* _Reading text_:
+ + + + + + +

# Rifle for grouse



## muddydogs (Oct 7, 2007)

I was looking through the upland game proc an noticed that it didn't say anything about being able to use a rifle for grouse. It says that archery, crossbow, shotguns and handguns are legal methods. So am I missing something or is a .22 rifle a no no but my .40 cal pistol is good to go?


----------



## gdog (Sep 13, 2007)

No rifles...no .22lr rifles...no pistols without shot shells...


----------



## LostLouisianian (Oct 11, 2010)

muddydogs said:


> I was looking through the upland game proc an noticed that it didn't say anything about being able to use a rifle for grouse. It says that archery, crossbow, shotguns and handguns are legal methods. So am I missing something or is a .22 rifle a no no but my .40 cal pistol is good to go?


Your pistol must have at least 1/2 oz of shot in it to be legal according to the regs.


----------



## muddydogs (Oct 7, 2007)

Ok thats what I thought, good thing I checked as every other state I have hunted grouse in they could be taken with a rifle or handgun using what ever bullet you wanted. Many grouse have fallen to my little .22 pistol outside of Utah.

Guess I just didn't believe what I was reading.


----------



## MuscleWhitefish (Jan 13, 2015)

I imagine that people violate that law every year with a deer hunting rifle, trekking poles, rocks, and sling shots.


----------



## 3arabians (Dec 9, 2014)

MuscleWhitefish said:


> I imagine that people violate that law every year with a deer hunting rifle, trekking poles, rocks, and sling shots.


NO WAY!?! :EAT:


----------



## Nambaster (Nov 15, 2007)

What is a trekking pole? When I go hiking I use the assistance of 2 grouse head loppers.


----------



## DallanC (Jan 13, 2009)

I wish the more powerful air rifles were legal.


-DallanC


----------



## wyogoob (Sep 7, 2007)

This is my favorite thread.

Wyoming Ruffie:


Wyoming Blue:


----------



## GaryFish (Sep 7, 2007)

+ + + + + + +

* _Listed entries_:
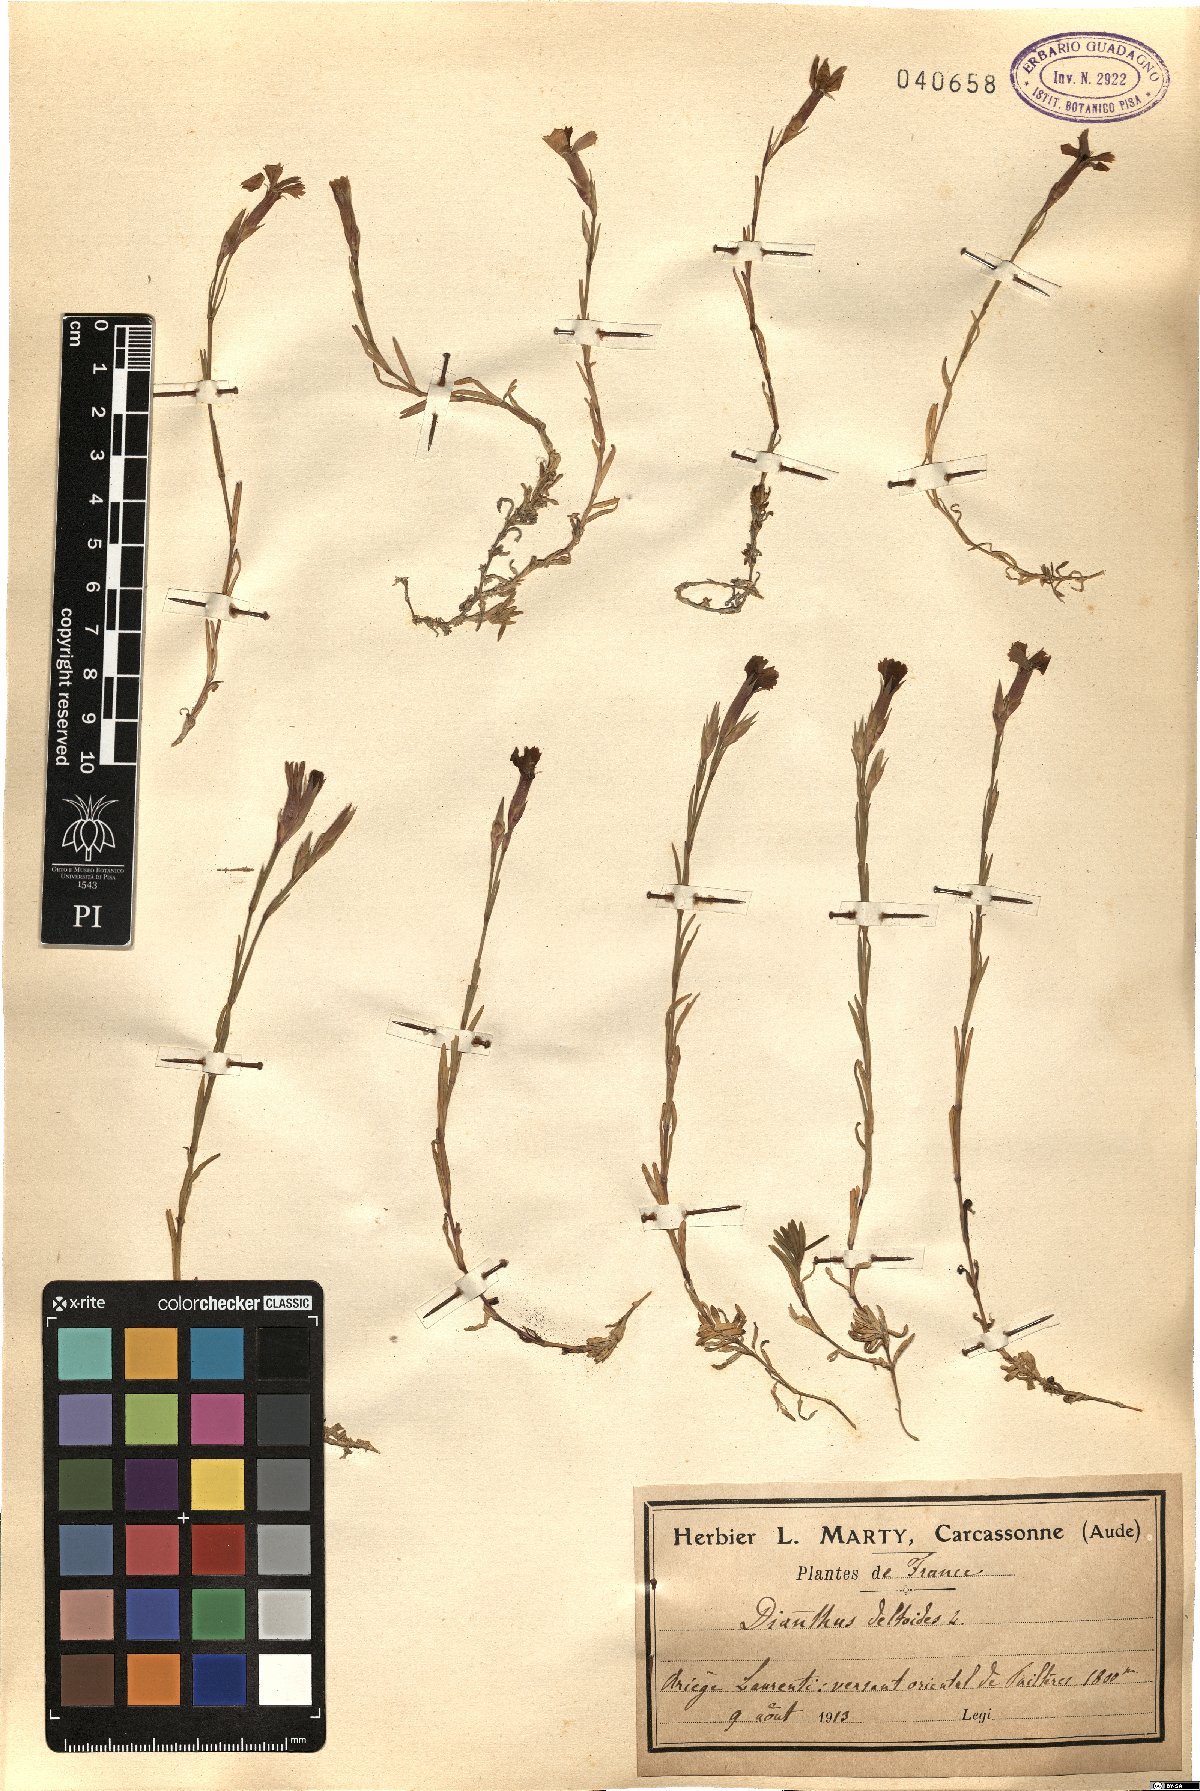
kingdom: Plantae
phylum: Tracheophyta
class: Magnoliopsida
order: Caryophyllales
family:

+ + + + + + +

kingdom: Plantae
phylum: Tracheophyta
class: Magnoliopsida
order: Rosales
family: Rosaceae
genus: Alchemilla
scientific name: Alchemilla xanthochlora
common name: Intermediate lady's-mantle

+ + + + + + +

Reproduce the stretch of the grouse thread from "What is a trekking" through "rifles were legal.", renaming "hiking" as "backpacking".

What is a trekking pole? When I go backpacking I use the assistance of 2 grouse head loppers.


----------



## DallanC (Jan 13, 2009)

I wish the more powerful air rifles were legal.